Since the beginning, long-term patient and graft survival have improved significantly for all sorts of solid organ transplantation. A major step in prolonged graft survival was the improvement of graft tolerance by advances in immunosuppression preventing acute graft rejection, and progress in surgical technique, particularly in thoracic transplantation. Even with modern immunosuppressive protocols, acute graft rejection and chronic allograft dysfunction are still of concern. Long-term immunosuppressive therapy is accompanied by side effects and toxicity. A multidrug approach allows one to lower target doses of each medication, helping to reduce toxicity of early and maintenance immunosuppression [1].

Immunosuppressive agents can be categorized as induction therapy and maintenance treatment. The treatment goal is prevention of graft rejection and tolerance induction. Induction allows one to withhold high doses of conventional immunosuppression, consisting of parenteral drugs. Maintenance immunosuppression is usually given orally as a lifelong treatment. Early immunosuppressive regimens included high-dose corticosteroids and azathioprine. Further improvements were achieved in the 1980s by the addition of calcineurin inhibitors to these regiments, improving graft survival dramatically. In the modern era, individualization of immunosuppressive regimes is possible by introduction of new agents, e.g., proliferation signal inhibitors and co-stimulation blockade.

Transplant immunology

It is important to understand the basic immunology in solid organ transplantation tolerance by action of immunosuppressive agents. MHC (major histocompatibility complex) molecules are located on the surface of donor cells and are the leading target of the immune response to the graft. The adaptive immune response against the donor graft starts with the recognition of an alloantigen by a naive T cell. The T cell subsequently proliferates and differentiates [2]. This primary event requires the interaction of the T cell receptor (TCR) with antigen presented as a peptide by the antigen-presenting cell (APC) and a co-stimulatory receptor/ligand interaction on the T cell/APC cell surface. Activated T cells have cytotoxic properties, may interact with B cell antibody production, and induce macrophage hypersensitivity response. Activation of T cells and proliferation is described by the three-signal model [3]. Signal 1 is when an APC binds to the TCR and triggers the T cell. Signal 2 is when co-stimulator molecules and ligands bind. The activation of both signals 1 and 2 is needed to result in the expression of cytokines, e.g., interleukin-2 (IL-2). Signal 3 is when stimulation of the IL-2 receptor on the T cell surface triggers T cell proliferation. Immunosuppressive agents may affect (1) the cytokine release/production of activated T cells, (2) the T cell proliferation, (3) downregulate/inhibit TCR, or (4) cause T cell depletion [3]. The major targets of immunosuppressive therapy are displayed in Fig. 1.

What you will do:
1. List the four ways immunosuppressive agents may act on T cells, according to the passage on transplant immunosuppression.
2. Write a continuation of the passage on transplant immunosuppression, picking up after its final sentence.
The stored data has nothing to do with the work here.

[Stored data]
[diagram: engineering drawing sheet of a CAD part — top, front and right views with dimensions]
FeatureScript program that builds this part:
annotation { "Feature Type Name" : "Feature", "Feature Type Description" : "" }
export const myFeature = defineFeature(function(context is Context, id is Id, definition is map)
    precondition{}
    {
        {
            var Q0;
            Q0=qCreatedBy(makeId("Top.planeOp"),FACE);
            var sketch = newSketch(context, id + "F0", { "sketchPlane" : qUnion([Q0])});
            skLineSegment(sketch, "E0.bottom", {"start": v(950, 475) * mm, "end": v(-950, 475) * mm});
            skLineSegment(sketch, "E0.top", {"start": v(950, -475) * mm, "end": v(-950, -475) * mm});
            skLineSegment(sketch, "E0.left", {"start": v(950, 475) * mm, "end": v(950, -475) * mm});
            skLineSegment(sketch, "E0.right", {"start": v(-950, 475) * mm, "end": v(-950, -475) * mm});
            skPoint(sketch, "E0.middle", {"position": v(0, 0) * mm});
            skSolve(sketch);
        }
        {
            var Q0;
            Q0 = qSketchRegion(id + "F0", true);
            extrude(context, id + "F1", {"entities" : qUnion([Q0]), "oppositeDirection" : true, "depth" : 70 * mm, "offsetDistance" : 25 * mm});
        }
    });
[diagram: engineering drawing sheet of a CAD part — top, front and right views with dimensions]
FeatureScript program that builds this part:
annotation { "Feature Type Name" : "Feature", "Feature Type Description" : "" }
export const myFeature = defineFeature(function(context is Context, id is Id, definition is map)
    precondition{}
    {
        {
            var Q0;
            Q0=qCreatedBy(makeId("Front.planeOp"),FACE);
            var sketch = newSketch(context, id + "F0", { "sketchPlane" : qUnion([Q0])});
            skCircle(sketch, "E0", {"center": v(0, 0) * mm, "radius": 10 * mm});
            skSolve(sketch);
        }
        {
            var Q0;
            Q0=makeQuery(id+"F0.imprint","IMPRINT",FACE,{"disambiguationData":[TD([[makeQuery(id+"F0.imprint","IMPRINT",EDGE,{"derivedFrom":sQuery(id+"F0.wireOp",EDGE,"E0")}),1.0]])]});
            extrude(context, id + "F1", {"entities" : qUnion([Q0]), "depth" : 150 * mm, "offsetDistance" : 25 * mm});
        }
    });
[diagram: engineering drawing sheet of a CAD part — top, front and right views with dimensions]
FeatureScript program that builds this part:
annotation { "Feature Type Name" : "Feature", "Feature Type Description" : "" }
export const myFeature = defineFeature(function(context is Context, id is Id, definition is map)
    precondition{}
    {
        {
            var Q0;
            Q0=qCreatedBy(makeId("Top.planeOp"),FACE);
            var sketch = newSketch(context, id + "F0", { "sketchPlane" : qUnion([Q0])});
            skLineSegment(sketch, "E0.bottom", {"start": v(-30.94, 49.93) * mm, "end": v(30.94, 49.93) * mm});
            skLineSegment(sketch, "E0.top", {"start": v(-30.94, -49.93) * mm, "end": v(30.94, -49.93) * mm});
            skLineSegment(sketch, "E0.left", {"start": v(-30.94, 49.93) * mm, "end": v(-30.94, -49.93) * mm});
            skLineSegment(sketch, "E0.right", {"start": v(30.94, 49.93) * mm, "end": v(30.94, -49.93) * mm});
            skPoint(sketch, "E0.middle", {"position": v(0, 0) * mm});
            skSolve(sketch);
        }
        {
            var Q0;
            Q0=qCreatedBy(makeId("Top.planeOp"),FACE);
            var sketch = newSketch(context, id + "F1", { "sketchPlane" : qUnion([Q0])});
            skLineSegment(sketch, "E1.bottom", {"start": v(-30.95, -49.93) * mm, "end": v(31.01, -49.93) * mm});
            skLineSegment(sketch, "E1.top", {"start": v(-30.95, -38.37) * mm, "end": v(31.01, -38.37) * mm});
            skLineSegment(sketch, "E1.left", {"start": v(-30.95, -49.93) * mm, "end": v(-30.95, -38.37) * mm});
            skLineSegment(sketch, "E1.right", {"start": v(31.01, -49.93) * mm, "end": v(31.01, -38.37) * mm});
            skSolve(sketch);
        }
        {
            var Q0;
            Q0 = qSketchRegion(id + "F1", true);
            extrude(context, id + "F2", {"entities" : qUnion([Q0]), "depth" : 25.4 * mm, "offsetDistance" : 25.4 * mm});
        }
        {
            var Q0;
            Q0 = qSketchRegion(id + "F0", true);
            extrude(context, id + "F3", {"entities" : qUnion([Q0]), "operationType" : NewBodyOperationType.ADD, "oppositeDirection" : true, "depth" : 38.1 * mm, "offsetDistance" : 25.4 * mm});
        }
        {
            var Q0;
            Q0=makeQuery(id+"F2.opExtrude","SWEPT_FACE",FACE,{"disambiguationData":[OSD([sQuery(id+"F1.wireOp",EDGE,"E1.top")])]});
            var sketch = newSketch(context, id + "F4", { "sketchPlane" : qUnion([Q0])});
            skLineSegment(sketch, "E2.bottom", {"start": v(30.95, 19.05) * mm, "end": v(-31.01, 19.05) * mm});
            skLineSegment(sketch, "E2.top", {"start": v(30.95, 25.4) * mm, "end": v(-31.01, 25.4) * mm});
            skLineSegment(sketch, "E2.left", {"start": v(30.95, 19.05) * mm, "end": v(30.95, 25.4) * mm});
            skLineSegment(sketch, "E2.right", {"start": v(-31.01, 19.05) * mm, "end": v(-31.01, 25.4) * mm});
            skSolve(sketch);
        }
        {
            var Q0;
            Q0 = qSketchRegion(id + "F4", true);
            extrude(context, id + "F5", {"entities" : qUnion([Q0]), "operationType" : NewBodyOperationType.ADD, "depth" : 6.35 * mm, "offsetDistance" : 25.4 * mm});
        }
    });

Written responses:
1.
1. Affect the cytokine release/production of activated T cells
2. Affect T cell proliferation
3. Downregulate/inhibit the TCR
4. Cause T cell depletion

2.
Fig. 1

T cells and antigen-presenting cell as targets of immunosuppressive therapy. MHC major histocompatibility complex, APC antigen-presenting cell, TCR T cell receptor, CNI calcineurin inhibitor, Aza azathioprine, MMF mycophenolate mofetil, NF-AT nuclear factor of activated T cells, Il-2r interleukin 2 receptor, ATG antithymocyte globulin

Induction therapy

Induction immunosuppressive therapy is administered immediately at transplantation, aiming for an acute and intense immunosuppressive effect that allows delayed and gradual introduction of conventional immunosuppression. Induction therapy is not universally used in solid organ transplantation. According to large US registries, use of induction therapy is lowest in liver transplant recipients (31%) and highest in pancreas recipients (90%) [4]. Induction therapy includes T cell-depleting and non-depleting agents, depleting antibodies divided into polyclonal and monoclonal agents. Antithymocyte globulins contain polyclonal antithymocyte antibodies. Alemtuzumab, a newer induction agent, is a humanized monoclonal anti-CD52 antibody, leading to profound T cell depletion. There are two non-depleting antibodies used in solid organ transplantation for induction therapy, daclizumab and basiliximab, both anti-IL-2 receptor antagonists. Protocols without classic induction therapy consist of a 3-day course of high-dose intravenous methyl prednisolone and higher doses of typical maintenance medications [5]. In addition, T cell-depleting agents can also be used for the treatment of acute cellular graft rejection [6, 7].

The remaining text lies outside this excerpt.